*** Records to process ***

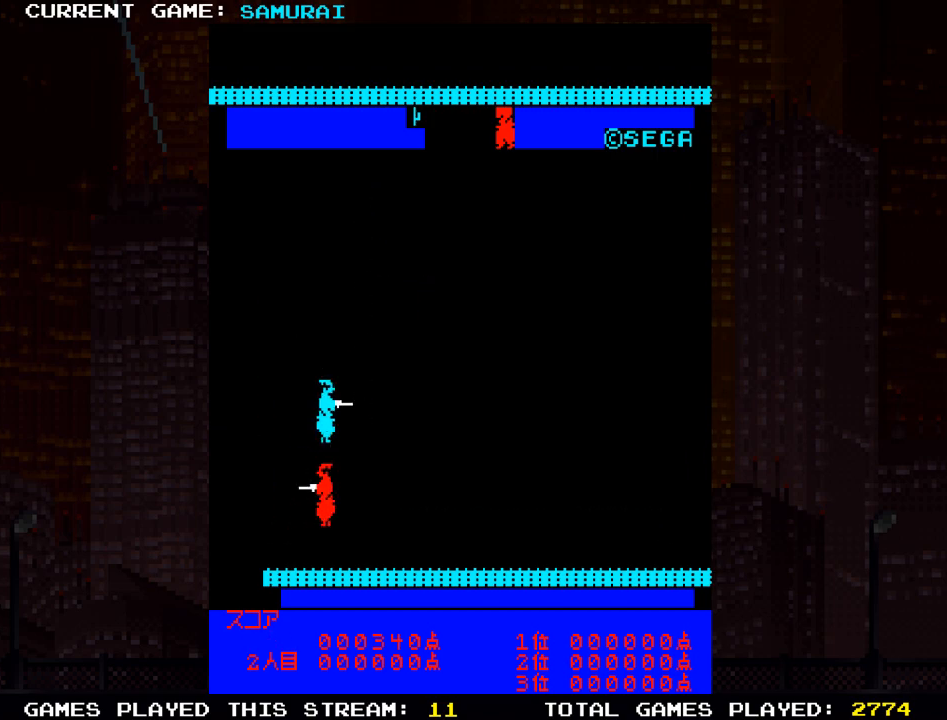
{"buttons": ["SQUARE"], "left_stick": "up", "events": [[33, "left_stick", "left"], [50, "SQUARE", "up"], [117, "left_stick", "right"], [283, "SQUARE", "down"], [283, "left_stick", "up"], [350, "SQUARE", "up"], [433, "SQUARE", "down"]]}
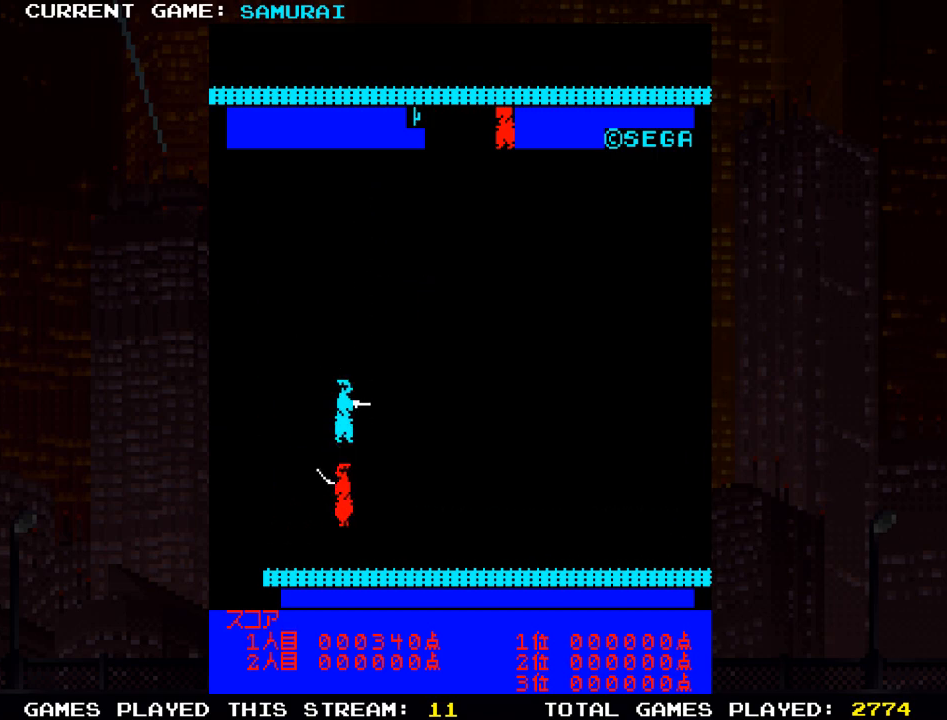
{"buttons": ["SQUARE"], "left_stick": "right", "events": [[17, "SQUARE", "up"], [117, "SQUARE", "down"], [183, "SQUARE", "up"], [333, "SQUARE", "down"], [333, "left_stick", "right"], [383, "SQUARE", "up"], [467, "SQUARE", "down"]]}
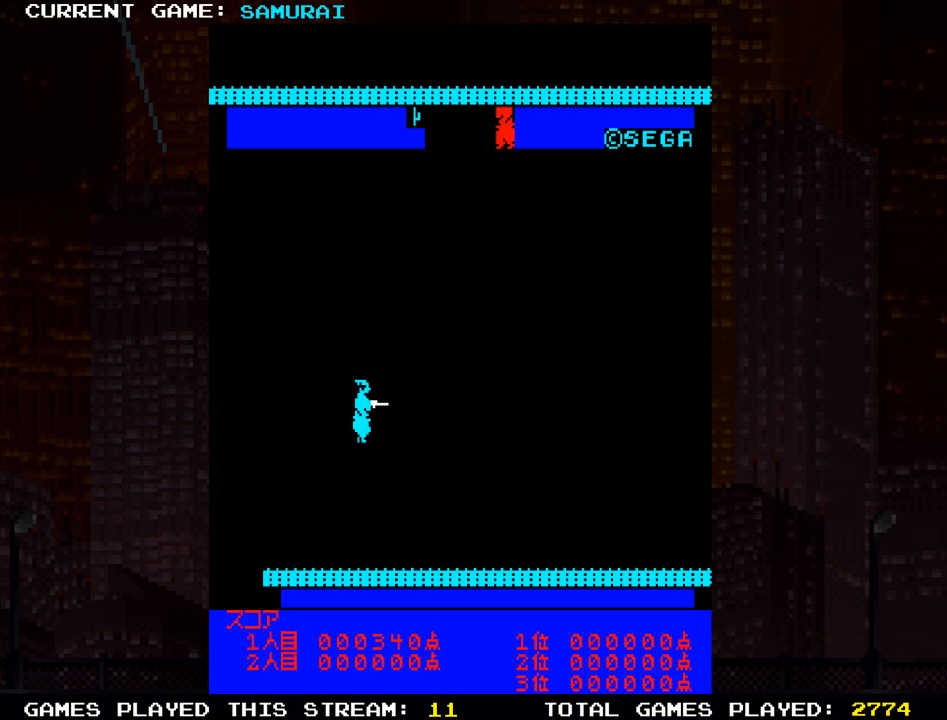
{"buttons": [], "left_stick": "center", "events": [[67, "SQUARE", "up"], [150, "SQUARE", "down"], [233, "SQUARE", "up"], [300, "left_stick", "center"]]}
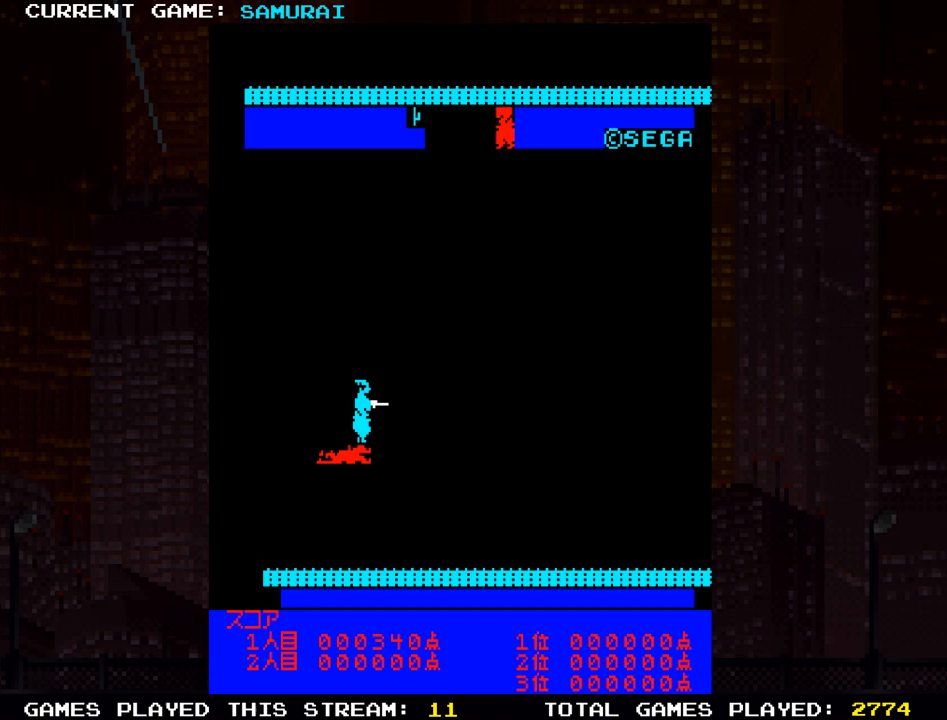
{"buttons": [], "left_stick": "center", "events": []}
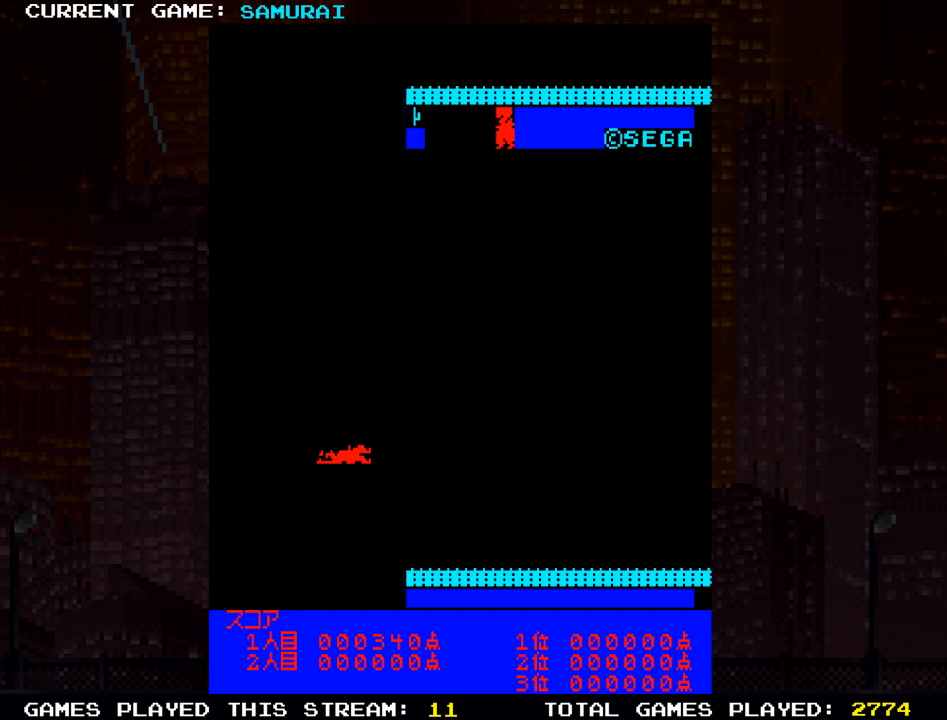
{"buttons": [], "left_stick": "center", "events": []}
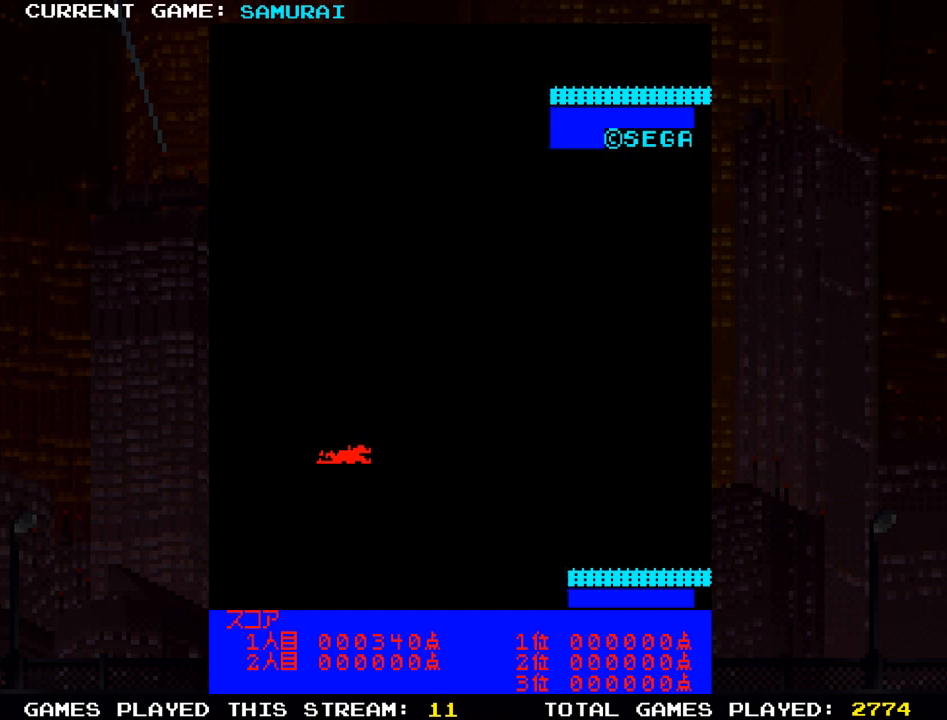
{"buttons": [], "left_stick": "center", "events": []}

*** End of Records to process ***

Task goal
Return every line from the records above that holds the word "down".

Task solution
{"buttons": ["SQUARE"], "left_stick": "up", "events": [[33, "left_stick", "left"], [50, "SQUARE", "up"], [117, "left_stick", "right"], [283, "SQUARE", "down"], [283, "left_stick", "up"], [350, "SQUARE", "up"], [433, "SQUARE", "down"]]}
{"buttons": ["SQUARE"], "left_stick": "right", "events": [[17, "SQUARE", "up"], [117, "SQUARE", "down"], [183, "SQUARE", "up"], [333, "SQUARE", "down"], [333, "left_stick", "right"], [383, "SQUARE", "up"], [467, "SQUARE", "down"]]}
{"buttons": [], "left_stick": "center", "events": [[67, "SQUARE", "up"], [150, "SQUARE", "down"], [233, "SQUARE", "up"], [300, "left_stick", "center"]]}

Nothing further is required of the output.